Above-described embodiment; The object of the invention, technical scheme and beneficial effect have been carried out further explain, and institute it should be understood that the above is merely embodiment of the present invention; And be not used in qualification protection scope of the present invention; All within spirit of the present invention and principle, any modification of being made, be equal to replacement, improvement etc., all should be included within protection scope of the present invention.

Claims

1. Chinese tone-character conversion method is based on the property distinguished dictionary; It is characterized in that said Chinese tone-character conversion method comprises:

2. Chinese tone-character conversion method according to claim 1, wherein, said Chinese tone-character conversion method also comprises:

Through all possible words border in the mutual information adjustment statement of text and phonetic, make up said differentiation property dictionary.
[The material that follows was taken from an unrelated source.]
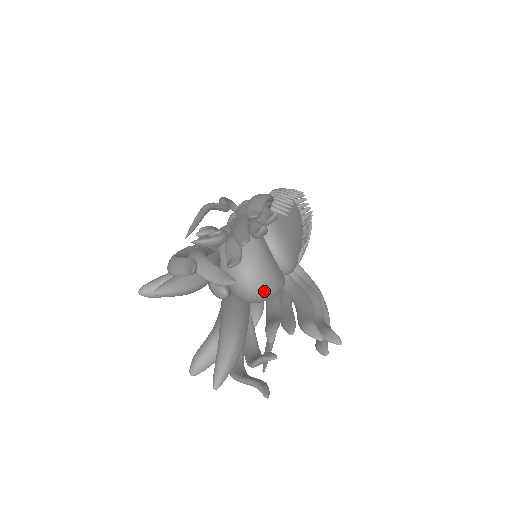
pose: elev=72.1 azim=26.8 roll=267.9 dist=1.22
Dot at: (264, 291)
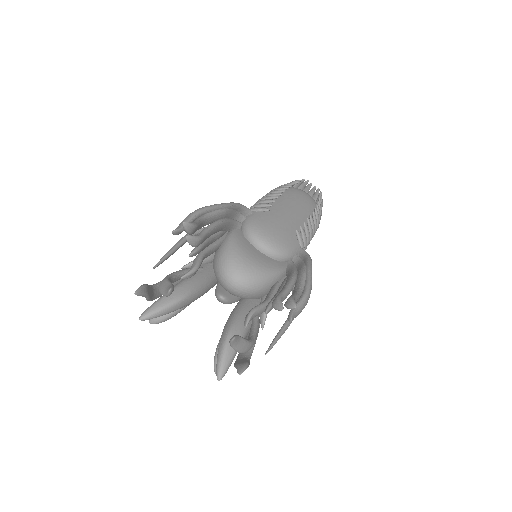
Dot at: (250, 284)
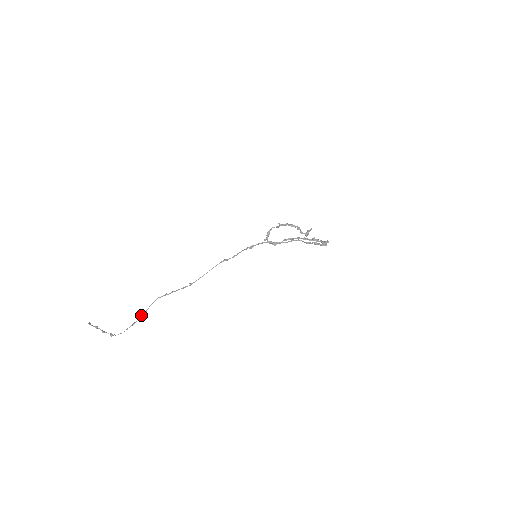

3. Chinese tone-character conversion method according to claim 2 wherein, through all possible words border in the mutual information adjustment statement of text and phonetic, makes up said differentiation property dictionary and specifically comprises:

According to said mutual information maximum cutting of phonetic switching mode and the corresponding text of said training pinyin string, and the text after the statistics cutting is to obtain new dictionary.
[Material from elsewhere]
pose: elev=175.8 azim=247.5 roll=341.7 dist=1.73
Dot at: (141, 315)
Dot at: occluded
4. Chinese tone-character conversion method according to claim 3 wherein, through all possible words border in the mutual information adjustment statement of text and phonetic, makes up said differentiation property dictionary and specifically also comprises:

Mutual information between said training pinyin string and text is assessed;

If the variation of the mutual information of assessing out surpasses predetermined threshold value, then select new training pinyin string that said new dictionary is carried out the iteration training.

5. the construction method of the property a distinguished dictionary is characterized in that, said construction method comprises:

6. construction method according to claim 5, wherein, said construction method also comprises:

Mutual information between said training pinyin string and text is assessed;

7. Chinese sound word converting system is based on the property distinguished dictionary; It is characterized in that said Chinese sound word converting system comprises:

8. Chinese sound word converting system according to claim 7, wherein, said Chinese sound word converting system also comprises:

The dictionary construction unit through all possible words border in the mutual information adjustment statement of text and phonetic, makes up said differentiation property dictionary.

9. Chinese sound word converting system according to claim 7, wherein, said dictionary construction unit specifically comprises:

Second generation unit makes up the words grid according to training pinyin string and initial dictionary, and with statistical language model said words grid is decoded to obtain different phonetic switching modes;

Mode is confirmed the unit, from said different phonetic switching mode, confirms the phonetic switching mode that mutual information is maximum;

The text cutter unit, according to said mutual information maximum cutting of phonetic switching mode and the corresponding text of said training pinyin string, and the text after the statistics cutting is to obtain new dictionary.

10. Chinese sound word converting system according to claim 7, wherein, said dictionary construction unit specifically also comprises:

The information evaluation unit is assessed the mutual information between said training pinyin string and text;

The iteration judging unit if the variation of the mutual information of assessing out surpasses predetermined threshold value, then selects new training pinyin string that said new dictionary is carried out the iteration training.